Record set START

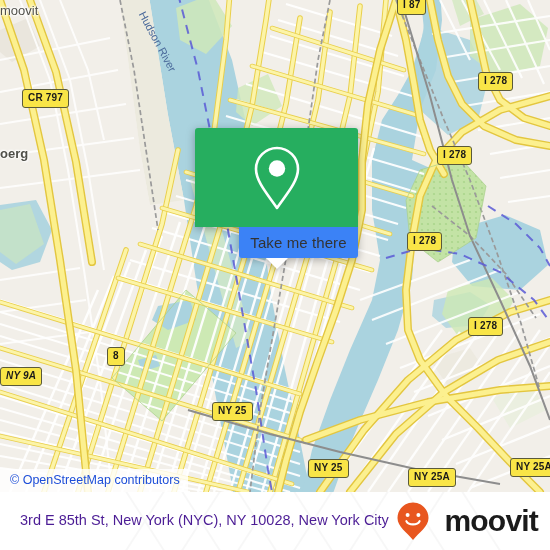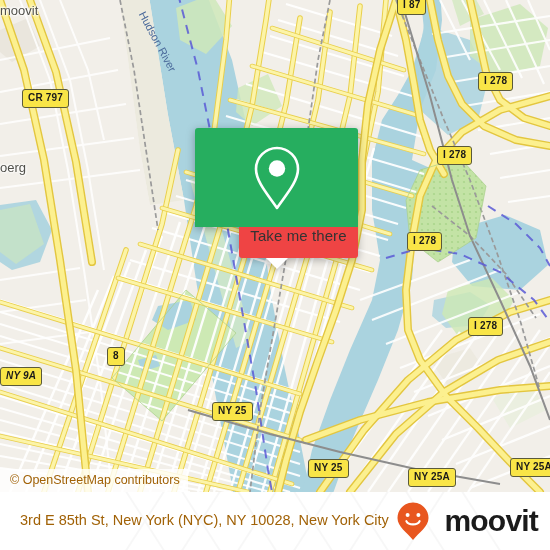--- a/index.html
+++ b/index.html
@@ -443,7 +443,7 @@
     <div class="water-label" style="left:142px; top:6px; transform: rotate(62deg);">Hudson River</div>
 
     <div class="place-label" style="left:0px; top:3px;">moovit</div>
-    <div class="place-label" style="left:0px; top:160px;">oerg</div>
+    <div class="place-label" style="left:0px; top:146px;font-weight:bold;">oerg</div>
 
     <div class="shield" style="left:397px; top:-4px;">I 87</div>
     <div class="shield" style="left:478px; top:72px;">I 278</div>

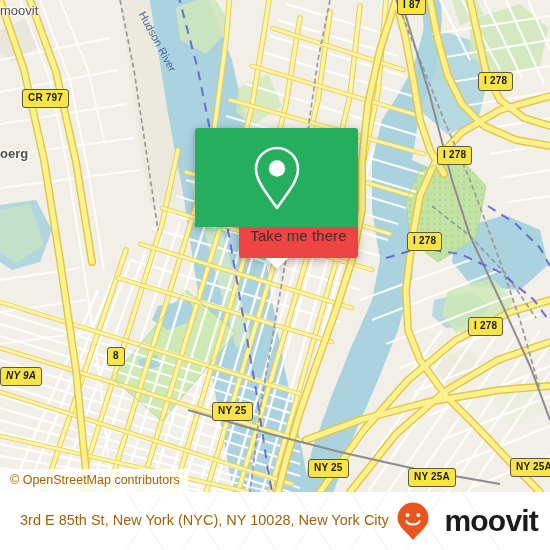--- a/index.html
+++ b/index.html
@@ -92,9 +92,10 @@
   }
   #popup-body {
     height: 31px;
-    background: #ef4444;
+    background: #3b82f6;
     border-radius: 0 0 3px 3px;
     display: flex;
+    align-items: center;
     justify-content: center;
     margin-left: 44px;
   }

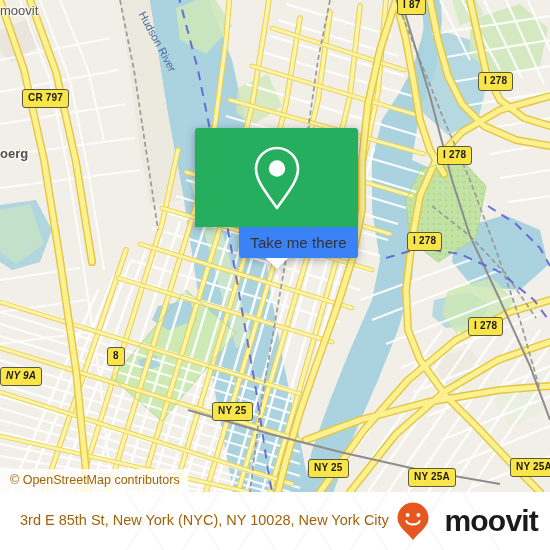--- a/index.html
+++ b/index.html
@@ -67,7 +67,7 @@
     position: absolute;
     left: 0; bottom: 0;
     background: rgba(255,255,255,0.80);
-    color: #a16207;
+    color: #1d4ed8;
     font-family: "Liberation Sans", sans-serif;
     font-size: 12.5px;
     padding: 4px 8px 4px 10px;

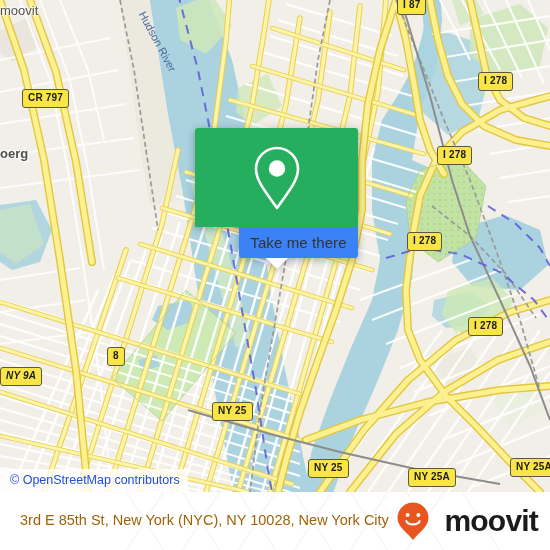--- a/index.html
+++ b/index.html
@@ -136,7 +136,7 @@
   #footer-address {
     position: relative;
     flex: 1 1 auto;
-    color: #a16207;
+    color: #4c1d95;
     font-family: "Liberation Sans", sans-serif;
     font-size: 14.5px;
     line-height: 1.35;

Record set END

§ **Activity**:
With the pictures dropped, give every entry above again exactly.

§ **Solved exercise**:
--- a/index.html
+++ b/index.html
@@ -443,7 +443,7 @@
     <div class="water-label" style="left:142px; top:6px; transform: rotate(62deg);">Hudson River</div>
 
     <div class="place-label" style="left:0px; top:3px;">moovit</div>
-    <div class="place-label" style="left:0px; top:160px;">oerg</div>
+    <div class="place-label" style="left:0px; top:146px;font-weight:bold;">oerg</div>
 
     <div class="shield" style="left:397px; top:-4px;">I 87</div>
     <div class="shield" style="left:478px; top:72px;">I 278</div>

--- a/index.html
+++ b/index.html
@@ -92,9 +92,10 @@
   }
   #popup-body {
     height: 31px;
-    background: #ef4444;
+    background: #3b82f6;
     border-radius: 0 0 3px 3px;
     display: flex;
+    align-items: center;
     justify-content: center;
     margin-left: 44px;
   }

--- a/index.html
+++ b/index.html
@@ -67,7 +67,7 @@
     position: absolute;
     left: 0; bottom: 0;
     background: rgba(255,255,255,0.80);
-    color: #a16207;
+    color: #1d4ed8;
     font-family: "Liberation Sans", sans-serif;
     font-size: 12.5px;
     padding: 4px 8px 4px 10px;

--- a/index.html
+++ b/index.html
@@ -136,7 +136,7 @@
   #footer-address {
     position: relative;
     flex: 1 1 auto;
-    color: #a16207;
+    color: #4c1d95;
     font-family: "Liberation Sans", sans-serif;
     font-size: 14.5px;
     line-height: 1.35;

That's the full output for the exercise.